Jacob Oppenheim attacked this problem ferociously, even though, having been trained mostly as a theorist, he was initially ill-equipped to do so. His direct interest was in vasculature, and he concentrated on an organ whose relatively simple structure still remains mysterious in the middle: the liver. Jacob attacked, single-handedly, the construction of an automated cryosectioning imager capable of imaging the 3D structure of liver vasculature at the scale of hundreds of gigavoxels. It was soon obvious this was not going to be a smooth ride, but he persevered. There was obstacle after obstacle, and the thesis committee insisted he carry out in parallel a Plan B. Which he did, to great success and four published papers. But he still pined for those hepatic fjords, and even though his committee felt he could graduate with plan B, he stubbornly asked for permission to continue attempting to finish a thesis on vascular liver structure.
Like a neurotic one-man orchestra, Jacob still persevered, and even as time was running out he succeeded to produce a hundred-gigavoxel 3D image of liver.
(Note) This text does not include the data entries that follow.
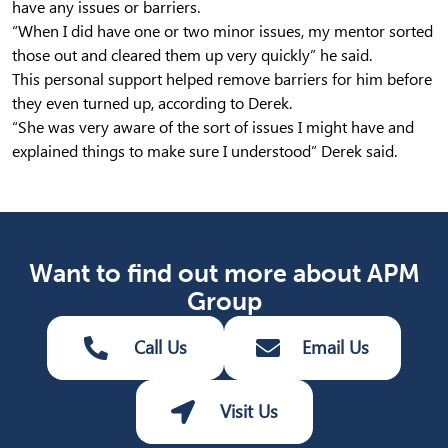
have any issues or barriers.
“When I did have one or two minor issues, my mentor sorted
those out and cleared them up very quickly” he said.
This personal support helped remove barriers for him before
they even turned up, according to Derek.
“She was very aware of the sort of issues I might have and
explained things to make sure I understood” Derek said.
Want to find out more about APM
Group
Call Us
Email Us
Visit Us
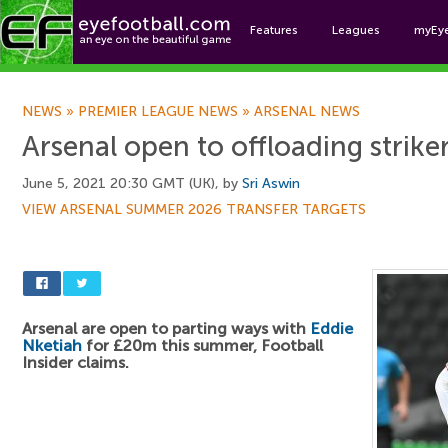
Features
Leagues
myEy
Foo
NEWS
»
PREMIER LEAGUE NEWS
»
ARSENAL NEWS
Arsenal open to offloading strik
June 5, 2021 20:30 GMT (UK), by
Sri Aswin
VIEW ARSENAL SUMMER 2026 TRANSFER TARGETS
Arsenal are open to parting ways with
Eddie
Nketiah
for £20m this summer, Football
Insider claims.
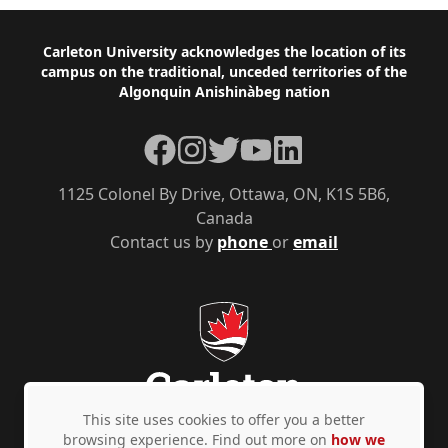
Footer
Carleton University acknowledges the location of its
campus on the traditional, unceded territories of the
Algonquin Anishinàbeg nation
Facebook
Instagram
Twitter
YouTube
LinkedIn
1125 Colonel By Drive, Ottawa, ON, K1S 5B6,
Canada
Contact us by
phone
or
email
This site uses cookies to offer you a better
browsing experience. Find out more on
how we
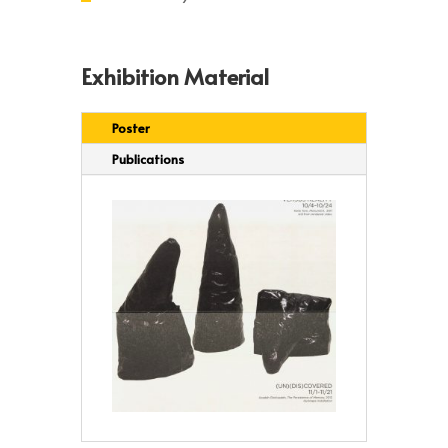
Exhibition Material
Poster
Publications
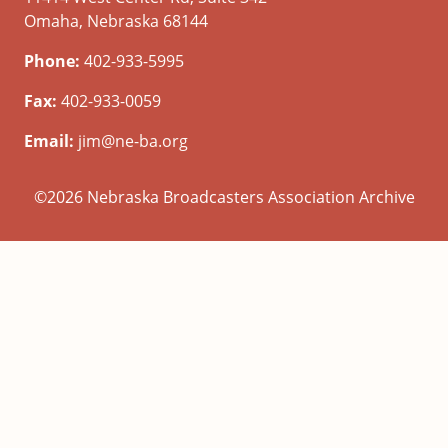
Omaha, Nebraska 68144
Phone:
402-933-5995
Fax:
402-933-0059
Email:
jim@ne-ba.org
©2026 Nebraska Broadcasters Association Archive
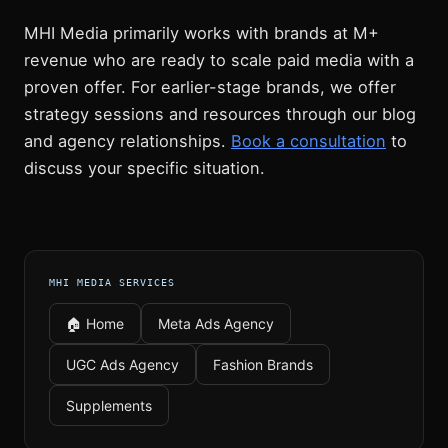
MHI Media primarily works with brands at M+
revenue who are ready to scale paid media with a
proven offer. For earlier-stage brands, we offer
strategy sessions and resources through our blog
and agency relationships.
Book a consultation
to
discuss your specific situation.
MHI MEDIA SERVICES
🏠 Home
Meta Ads Agency
UGC Ads Agency
Fashion Brands
Supplements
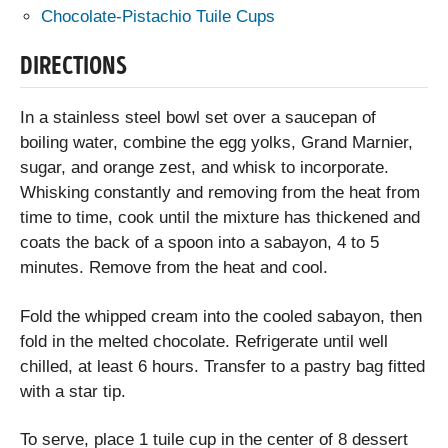
Chocolate-Pistachio Tuile Cups
DIRECTIONS
In a stainless steel bowl set over a saucepan of
boiling water, combine the egg yolks, Grand Marnier,
sugar, and orange zest, and whisk to incorporate.
Whisking constantly and removing from the heat from
time to time, cook until the mixture has thickened and
coats the back of a spoon into a sabayon, 4 to 5
minutes. Remove from the heat and cool.
Fold the whipped cream into the cooled sabayon, then
fold in the melted chocolate. Refrigerate until well
chilled, at least 6 hours. Transfer to a pastry bag fitted
with a star tip.
To serve, place 1 tuile cup in the center of 8 dessert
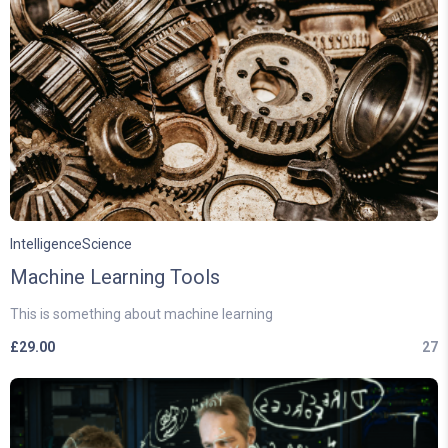
Intelligence
Science
Machine Learning Tools
This is something about machine learning
£
29.00
27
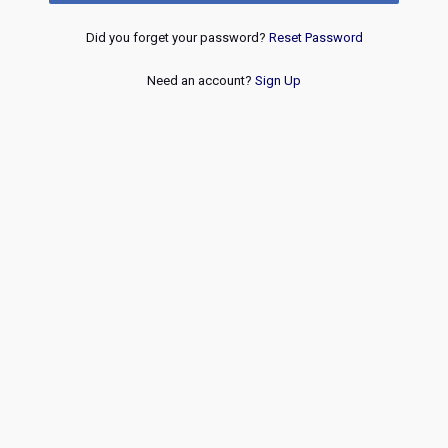
Did you forget your password?
Reset Password
Need an account?
Sign Up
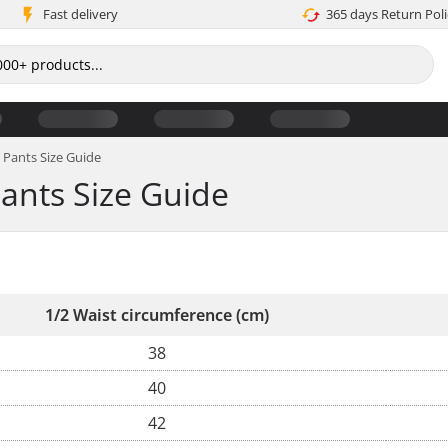
Fast delivery
365 days Return Poli
Pants Size Guide
ants Size Guide
1/2 Waist circumference (cm)
38
40
42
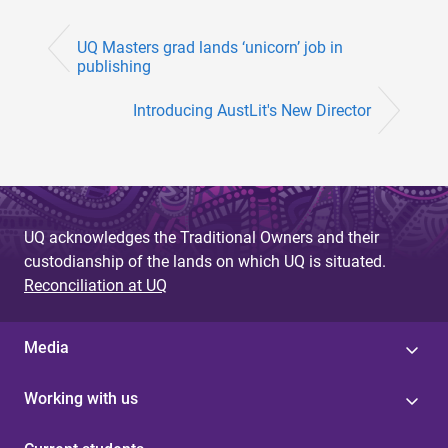
UQ Masters grad lands ‘unicorn’ job in
publishing
Introducing AustLit's New Director
UQ acknowledges the Traditional Owners and their
custodianship of the lands on which UQ is situated.
Reconciliation at UQ
Media
Working with us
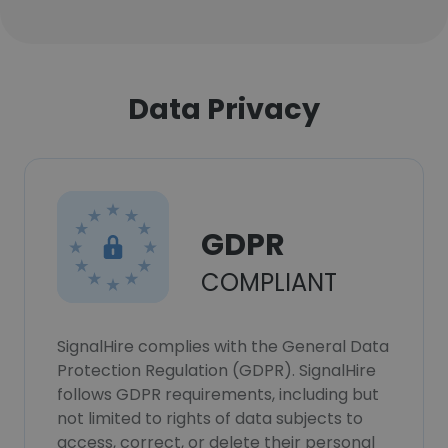
Data Privacy
GDPR
COMPLIANT
SignalHire complies with the General Data
Protection Regulation (GDPR). SignalHire
follows GDPR requirements, including but
not limited to rights of data subjects to
access, correct, or delete their personal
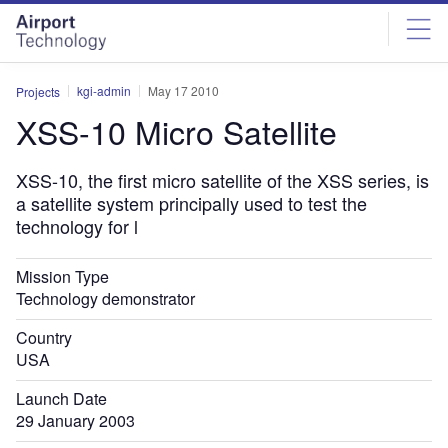
Skip
Skip
to
to
site
page
menu
content
kgi-admin
May 17 2010
Projects
XSS-10 Micro Satellite
XSS-10, the first micro satellite of the XSS series, is
a satellite system principally used to test the
technology for l
Mission Type
Technology demonstrator
Country
USA
Launch Date
29 January 2003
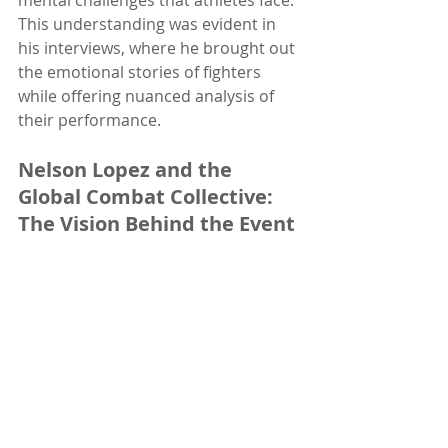
mental challenges that athletes face. 
This understanding was evident in 
his interviews, where he brought out 
the emotional stories of fighters 
while offering nuanced analysis of 
their performance.
Nelson Lopez and the 
Global Combat Collective: 
The Vision Behind the Event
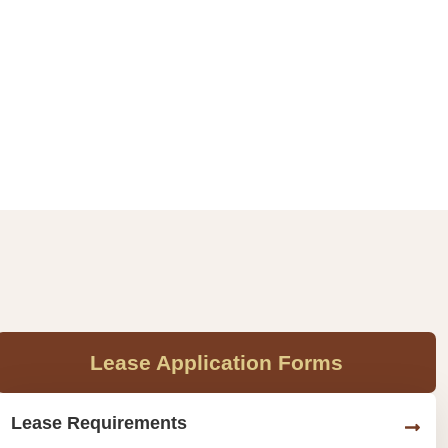
Lease Application Forms
Lease Requirements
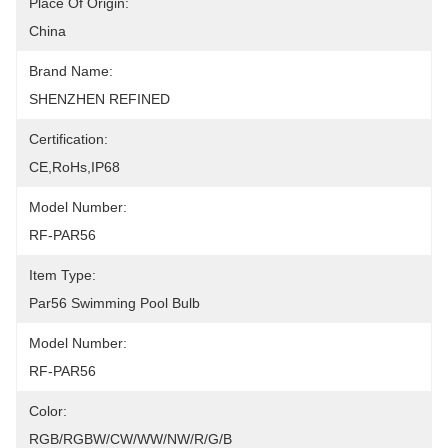
Place Of Origin:
China
Brand Name:
SHENZHEN REFINED
Certification:
CE,RoHs,IP68
Model Number:
RF-PAR56
Item Type:
Par56 Swimming Pool Bulb
Model Number:
RF-PAR56
Color:
RGB/RGBW/CW/WW/NW/R/G/B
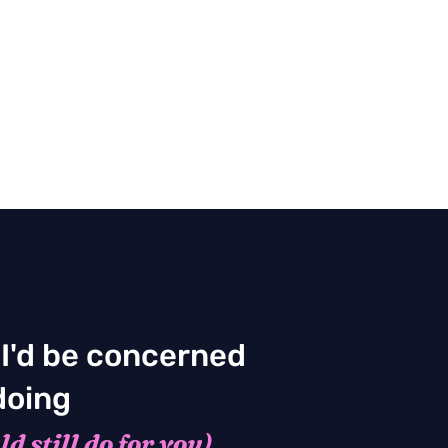
 I'd be concerned
doing
d still do for you)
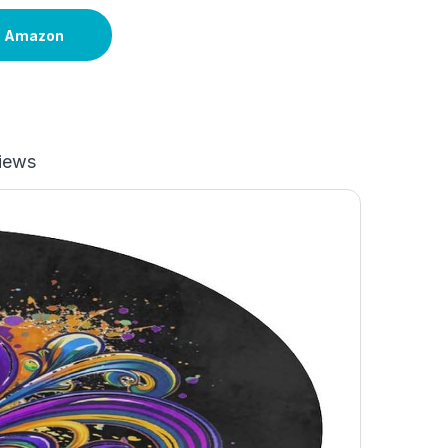
n Amazon
iews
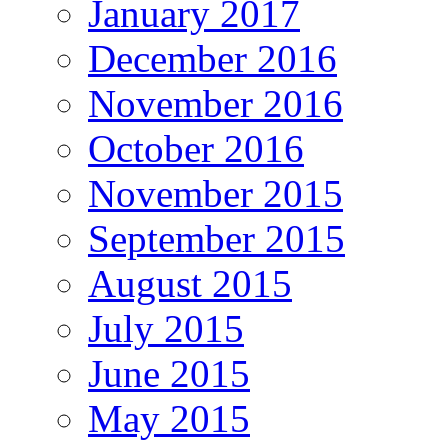
January 2017
December 2016
November 2016
October 2016
November 2015
September 2015
August 2015
July 2015
June 2015
May 2015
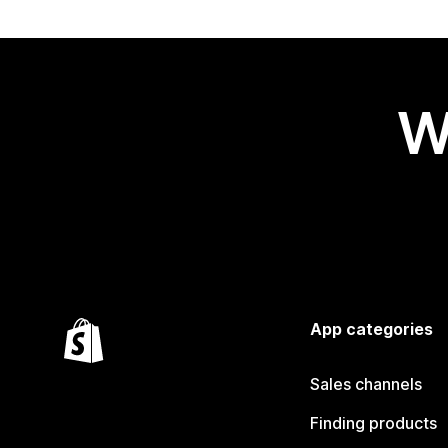
W
App categories
Sales channels
Finding products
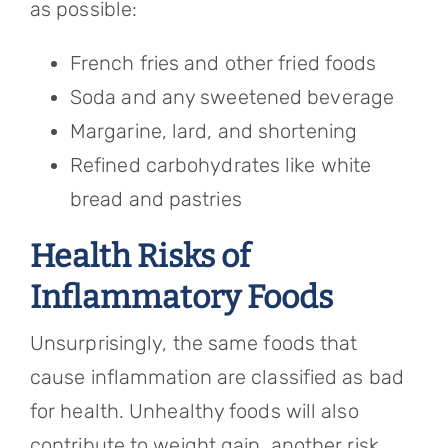
as possible:
French fries and other fried foods
Soda and any sweetened beverage
Margarine, lard, and shortening
Refined carbohydrates like white
bread and pastries
Health Risks of
Inflammatory Foods
Unsurprisingly, the same foods that
cause inflammation are classified as bad
for health. Unhealthy foods will also
contribute to weight gain, another risk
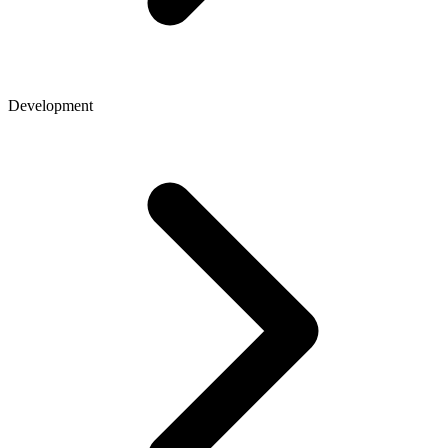
Development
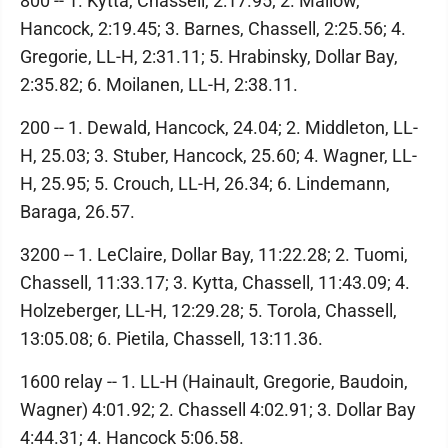
800 -- 1. Kytta, Chassell, 2:17.95; 2. Mallow,
Hancock, 2:19.45; 3. Barnes, Chassell, 2:25.56; 4.
Gregorie, LL-H, 2:31.11; 5. Hrabinsky, Dollar Bay,
2:35.82; 6. Moilanen, LL-H, 2:38.11.
200 -- 1. Dewald, Hancock, 24.04; 2. Middleton, LL-
H, 25.03; 3. Stuber, Hancock, 25.60; 4. Wagner, LL-
H, 25.95; 5. Crouch, LL-H, 26.34; 6. Lindemann,
Baraga, 26.57.
3200 -- 1. LeClaire, Dollar Bay, 11:22.28; 2. Tuomi,
Chassell, 11:33.17; 3. Kytta, Chassell, 11:43.09; 4.
Holzeberger, LL-H, 12:29.28; 5. Torola, Chassell,
13:05.08; 6. Pietila, Chassell, 13:11.36.
1600 relay -- 1. LL-H (Hainault, Gregorie, Baudoin,
Wagner) 4:01.92; 2. Chassell 4:02.91; 3. Dollar Bay
4:44.31; 4. Hancock 5:06.58.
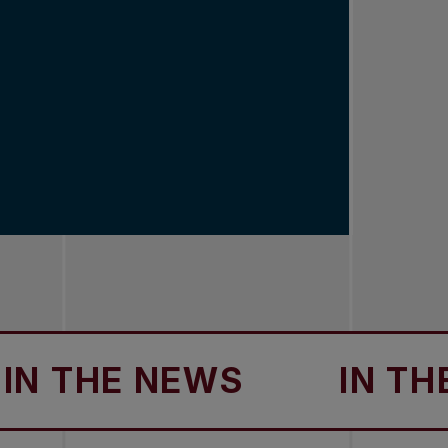
HE NEWS
IN THE NEW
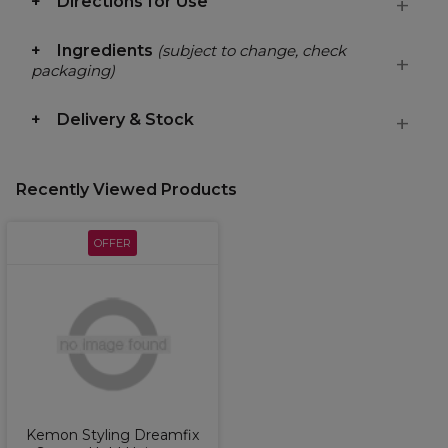
Directions for Use
Ingredients
(subject to change, check
packaging)
Delivery & Stock
Recently Viewed Products
OFFER
Kemon Styling Dreamfix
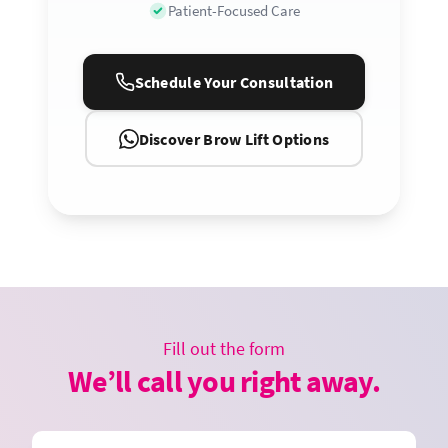
Patient-Focused Care
Schedule Your Consultation
Discover Brow Lift Options
Fill out the form
We’ll call you right away.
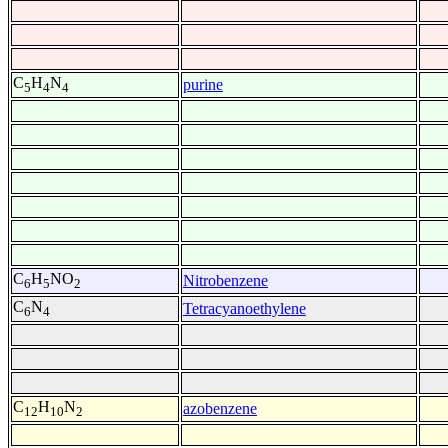
C
H
N
purine
5
4
4
C
H
NO
Nitrobenzene
6
5
2
C
N
Tetracyanoethylene
6
4
C
H
N
azobenzene
12
10
2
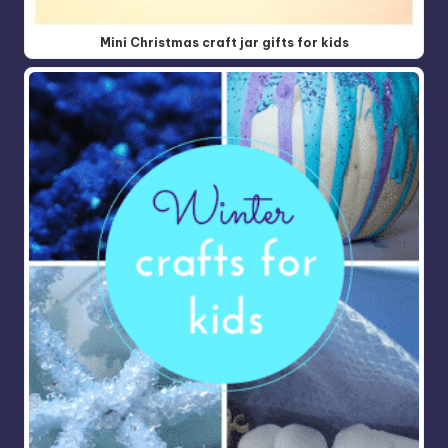
Mini Christmas craft jar gifts for kids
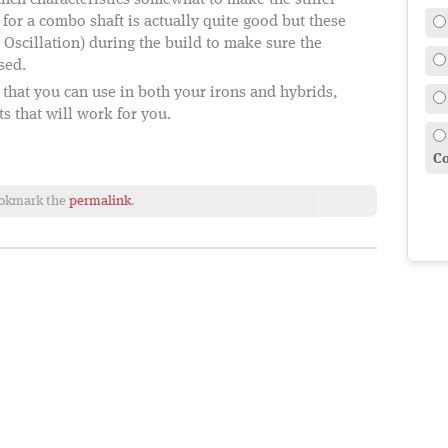
unch characteristics somewhat to make the stiffer
 for a combo shaft is actually quite good but these
e Oscillation) during the build to make sure the
sed.
t that you can use in both your irons and hybrids,
ts that will work for you.
Co
ookmark the
permalink
.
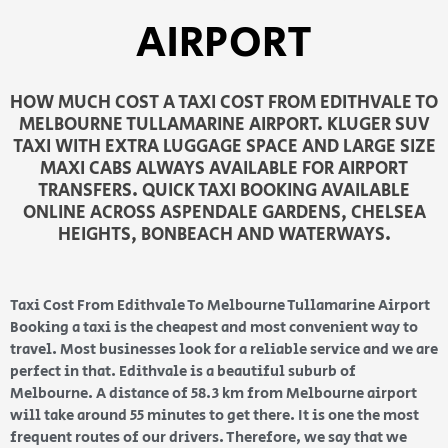
AIRPORT
HOW MUCH COST A TAXI COST FROM EDITHVALE TO
MELBOURNE TULLAMARINE AIRPORT. KLUGER SUV
TAXI WITH EXTRA LUGGAGE SPACE AND LARGE SIZE
MAXI CABS ALWAYS AVAILABLE FOR AIRPORT
TRANSFERS. QUICK TAXI BOOKING AVAILABLE
ONLINE ACROSS ASPENDALE GARDENS, CHELSEA
HEIGHTS, BONBEACH AND WATERWAYS.
Taxi Cost From Edithvale To Melbourne Tullamarine Airport
Booking a taxi is the cheapest and most convenient way to
travel. Most businesses look for a reliable service and we are
perfect in that. Edithvale is a beautiful suburb of
Melbourne. A distance of 58.3 km from Melbourne airport
will take around 55 minutes to get there. It is one the most
frequent routes of our drivers. Therefore, we say that we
He then wrote the algorithms to analyze these enormous stacks of photographs and convert them into the first-ever complete digital map of the vasculature of a rodent liver, a feat no smaller than the first, but requiring a completely different set of skills. Jacob prevailed twice. Jacob’s work is illuminating, and it will continue to illuminate how the little pieces of vasculature are assembled together into structures at various scales of length in order to construct a highly optimized organ.